Why write fairy tale retellings?
Updated: May 3, 2021
“Why write fairy tale retellings? That’s what like most indie authors do.”
It’s a question and accompanying statement that most authors of fairytale retellings have received at some point. If you ignore the snide tone it’s usually uttered with, it’s not a bad question – why write something that’s already been done? Why do something that others have done already?
The simple answer is because it hasn’t been done your way. Because others have climbed Mount Everest, despite the treks countless others have made before them, and you desire to chart your own path, a different one.

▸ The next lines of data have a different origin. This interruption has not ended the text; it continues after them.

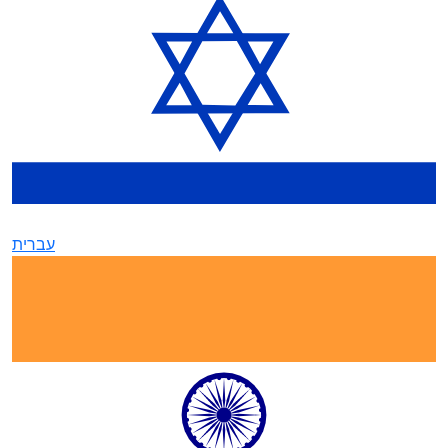
עברית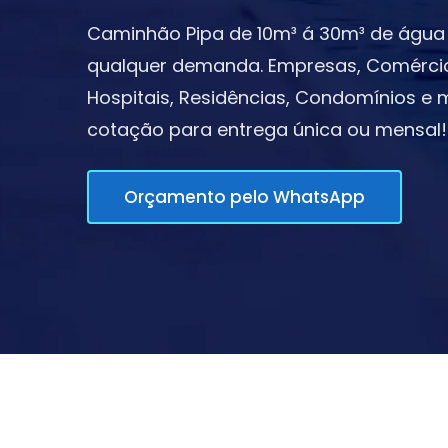
Caminhão Pipa de 10m³ á 30m³ de água 
qualquer demanda. Empresas, Comércios,
Hospitais, Residências, Condomínios e m
cotação para entrega única ou mensal!
Orçamento pelo WhatsApp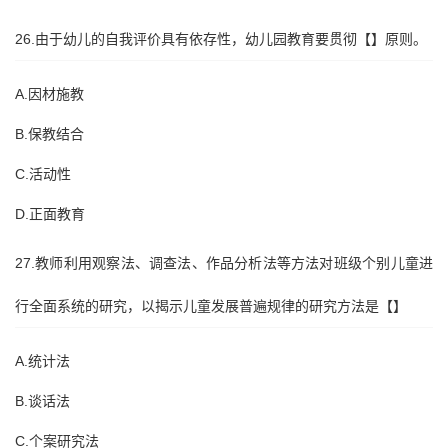
26.由于幼儿的自我评价具有依存性，幼儿园教育要贯彻【】原则。
A.因材施教
B.保教结合
C.活动性
D.正面教育
27.教师利用观察法、调查法、作品分析法等方法对班级个别儿童进
行全面系统的研究，以揭示儿童发展普遍规律的研究方法是【】
A.统计法
B.谈话法
C.个案研究法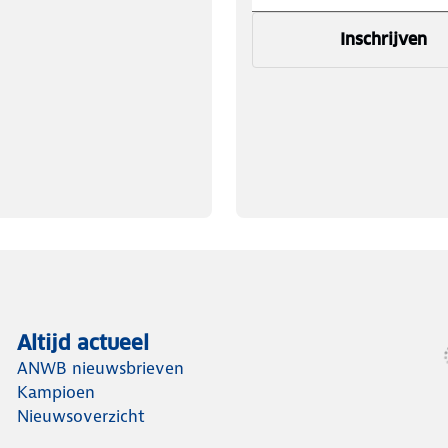
Inschrijven
Altijd actueel
ANWB nieuwsbrieven
Kampioen
Nieuwsoverzicht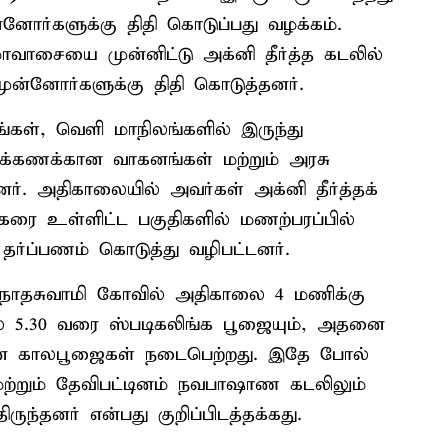
ுன்னோர்களுக்கு திதி கொடுப்பது வழக்கம்.
ாசையை முன்னிட்டு அக்னி தீர்த்த கடலில்
ுன்னோர்களுக்கு திதி கொடுத்தனர்.
்கள், வெளி மாநிலங்களில் இருந்து
ிரக்கணக்கான வாகனங்கள் மற்றும் அரசு
னர். அதிகாலையில் அவர்கள் அக்னி தீர்த்தக்
ற்கரை உள்ளிட்ட பகுதிகளில் மணற்பரப்பில்
் தர்ப்பணம் கொடுத்து வழிபட்டனர்.
நாதசுவாமி கோவில் அதிகாலை 4 மணிக்கு
் 5.30 வரை ஸ்படிகலிங்க பூஜையும், அதனை
ான காலபூஜைகள் நடைபெற்றது. இதே போல்
ற்றும் தேவிபட்டினம் நவபாஷாண கடலிலும்
ருந்தனர் என்பது குறிப்பிடத்தக்கது.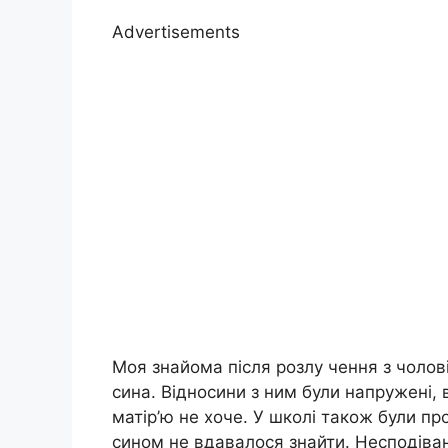
Advertisements
Моя знайома після розлу чення з чоло
сина. Відносини з ним були напружені, в
матір’ю не хоче. У школі також були пр
сином не вдавалося знайти. Несподіван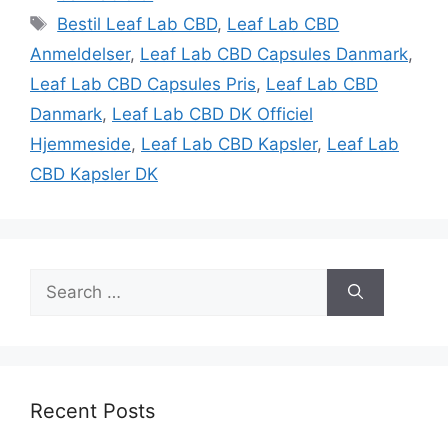
Tags
Bestil Leaf Lab CBD
,
Leaf Lab CBD
Anmeldelser
,
Leaf Lab CBD Capsules Danmark
,
Leaf Lab CBD Capsules Pris
,
Leaf Lab CBD
Danmark
,
Leaf Lab CBD DK Officiel
Hjemmeside
,
Leaf Lab CBD Kapsler
,
Leaf Lab
CBD Kapsler DK
Search
for:
Recent Posts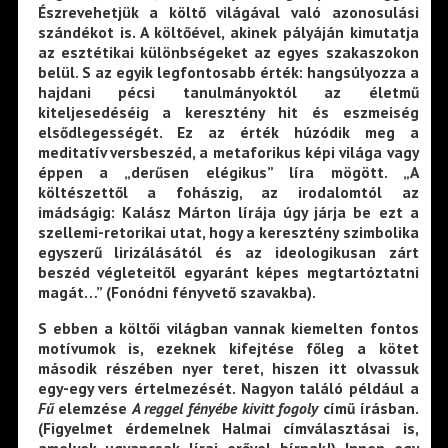
Észrevehetjük a költő világával való azonosulási
szándékot is. A költőével, akinek pályáján kimutatja
az esztétikai különbségeket az egyes szakaszokon
belül. S az egyik legfontosabb érték: hangsúlyozza a
hajdani pécsi tanulmányoktól az életmű
kiteljesedéséig a keresztény hit és eszmeiség
elsődlegességét. Ez az érték húzódik meg a
meditatív versbeszéd, a metaforikus képi világa vagy
éppen a „derűsen elégikus” líra mögött. „A
költészettől a fohászig, az irodalomtól az
imádságig: Kalász Márton lírája úgy járja be ezt a
szellemi-retorikai utat, hogy a keresztény szimbolika
egyszerű lirizálásától és az ideologikusan zárt
beszéd végleteitől egyaránt képes megtartóztatni
magát…” (Fonódni fényvető szavakba).
S ebben a költői világban vannak kiemelten fontos
motívumok is, ezeknek kifejtése főleg a kötet
második részében nyer teret, hiszen itt olvassuk
egy-egy vers értelmezését. Nagyon találó például a
Fű
elemzése
A reggel fényébe kivitt fogoly
című írásban.
(Figyelmet érdemelnek Halmai címválasztásai is,
amelyek ugyancsak lírai erővel bírnak!) Innen egy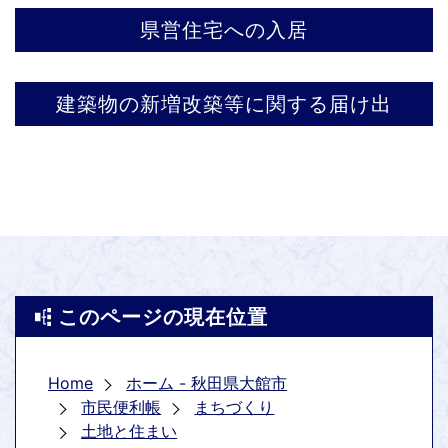
県営住宅への入居
建築物の新増改築等に関する届け出
このページの現在位置
Home
ホーム - 秋田県大館市
市民便利帳
まちづくり
土地と住まい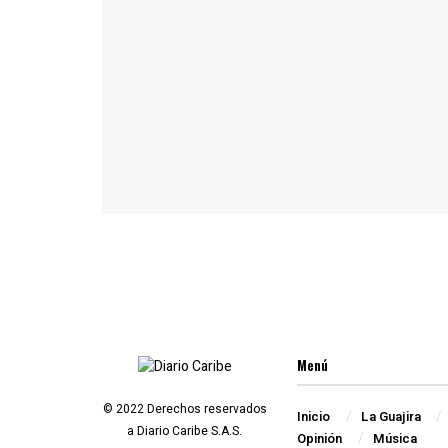
Menú
© 2022 Derechos reservados
Inicio
La Guajira
a Diario Caribe S.A.S.
Opinión
Música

I have made no secret of my unequivocal love for Disney’s “Beauty and the Beast” – both the original and the remake. I am also a great fan of the source material, as it is one of the few stories where the heroine saves the prince. But although I adore the love/hate relationship between Belle and the Beast (it is so compelling to watch!) it still never sat well with me that she was imprisoned by him – not the best way to start an epic romance. And with every retelling I have ever read/watched, this beginning is a staple of the story. How else is it to begin?

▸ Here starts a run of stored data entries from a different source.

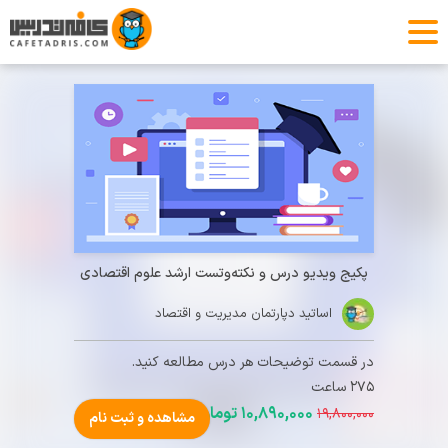
پکیج ویدیو درس و نکته‌وتست ارشد علوم اقتصادی
اساتید دپارتمان مدیریت و اقتصاد
در قسمت توضیحات هر درس مطالعه کنید.
۲۷۵ ساعت
۱۰,۸۹۰,۰۰۰
تومان
۱۹,۸۰۰,۰۰۰
مشاهده و ثبت نام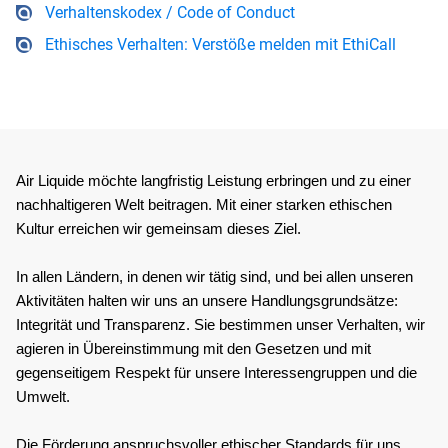
Verhaltenskodex / Code of Conduct
Ethisches Verhalten: Verstöße melden mit EthiCall
Air Liquide möchte langfristig Leistung erbringen und zu einer 
nachhaltigeren Welt beitragen. Mit einer starken ethischen 
Kultur erreichen wir gemeinsam dieses Ziel.
In allen Ländern, in denen wir tätig sind, und bei allen unseren 
Aktivitäten halten wir uns an unsere Handlungsgrundsätze: 
Integrität und Transparenz. Sie bestimmen unser Verhalten, wir 
agieren in Übereinstimmung mit den Gesetzen und mit 
gegenseitigem Respekt für unsere Interessengruppen und die 
Umwelt.
Die Förderung anspruchsvoller ethischer Standards für uns 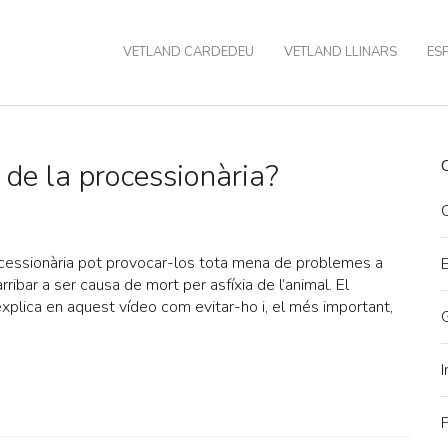
VETLAND CARDEDEU
VETLAND LLINARS
ESP
 de la processionària?
C
ocessionària pot provocar-los tota mena de problemes a
arribar a ser causa de mort per asfíxia de l’animal. El
explica en aquest vídeo com evitar-ho i, el més important,
I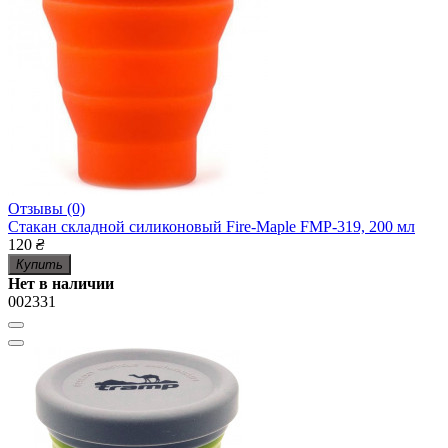
Отзывы (0)
Стакан складной силиконовый Fire-Maple FMP-319, 200 мл
120
₴
Купить
Нет в наличии
002331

For “The Rose and the Thorn”, my retelling actually span from a dream I had of a girl in a field of flowers, only to have them suddenly turn to dust around her. It harkened back to the tales of the fairies, to legends of illusion and trickery. What if, I asked myself, Beauty was not imprisoned by the Beast, but by magic? What if they were both prisoners, and therefore equals from the start?
I wanted a slow-burn. Too many retellings were still too swift in the romance department, had a Beauty able to shelve any worries after a few nice words were cast in her direction. I wanted a Beauty who loved her Beast irrevocably, and who we truly believed she loved, but was unable to admit it because he was still a beast and therefore any physical relationship was impossible and doomed to make them miserable. I added an extra layer to my Beauty as well, as grief at her mother’s death has rendered her afraid of love itself. I wanted this to be a relationship of equals, a meeting of minds, and I absolutely had to give Rose agency in her own story, something denied to so many heroines in fairy tales.

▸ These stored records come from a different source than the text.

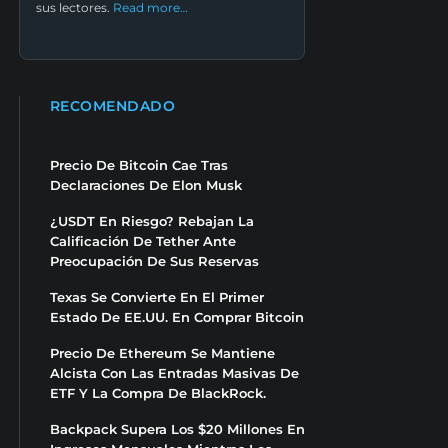
sus lectores.
Read more…
RECOMENDADO
Precio De Bitcoin Cae Tras
Declaraciones De Elon Musk
¿USDT En Riesgo? Rebajan La
Calificación De Tether Ante
Preocupación De Sus Reservas
Texas Se Convierte En El Primer
Estado De EE.UU. En Comprar Bitcoin
Precio De Ethereum Se Mantiene
Alcista Con Las Entradas Masivas De
ETF Y La Compra De BlackRock.
Backpack Supera Los $20 Millones En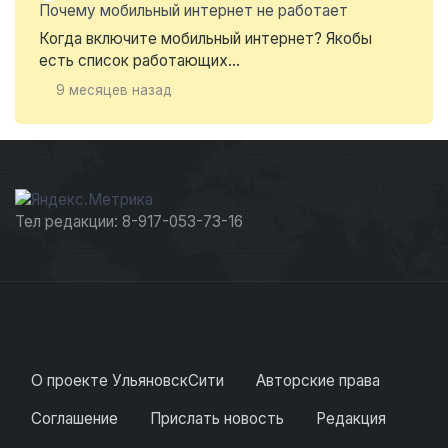
Почему мобильный интернет не работает
Когда включите мобильный интернет? Якобы
есть список работающих...
9 месяцев назад
Тел редакции: 8-917-053-73-16
О проекте УльяновскСити
Авторские права
Соглашение
Прислать новость
Редакция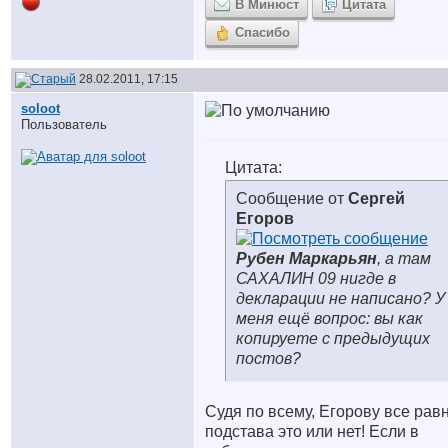
В Минюст
Цитата
Спасибо
28.02.2011, 17:15
soloot
Пользователь
Цитата:
Сообщение от
Сергей
Егоров
Рубен Маркарьян
, а там
САХАЛИН 09 нигде в
декларации не написано? У
меня ещё вопрос: вы как
копируете с предыдущих
постов?
Судя по всему, Егорову все равн
подстава это или нет! Если в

Aside from this unwavering desire, there can also be a selfish one; I sell far more copies of my Beauty and the Beast retelling than I do of my more original “Phoenix Project” series. Fairy tales appeal to the child in us, but retellings are often written for the more adult. I initially wrote “The Rose and the Thorn” thinking it was a YA story, but aside from the age of the central character and the fairly mild language and sexual content, there isn’t really anything that makes it a younger person’s read. I didn’t dumb down the language and I have no plans to with my future retellings.
People know that they’re getting with a fairy tale retelling. They don’t have to trust a new author knows what they’re doing with the structure – it’s already there. They’re almost guaranteed a happy-ever-after. People often like at least some level of predictability; it’s safe and comforting and there’s absolutely nothing wrong with that.
So I will be working my way through other famous tales. My staples are fierce heroines, girls with agency and desires outside of romance, supportive love interests devoid of any type of toxic masculinity, great family relationships/relationships outside of romantic entanglements, and absolutely no "instalove". I want to make people believe in the love between the two characters, to add layers and depth to the delicious paper-thin stories of our youth. I want to make people believe in true love, not because they are told to, but because they can see it blossoming before their eyes.
And I wish absolutely everyone else success in their endeavours rewriting these beautiful tales, because I for one will never stop reading them.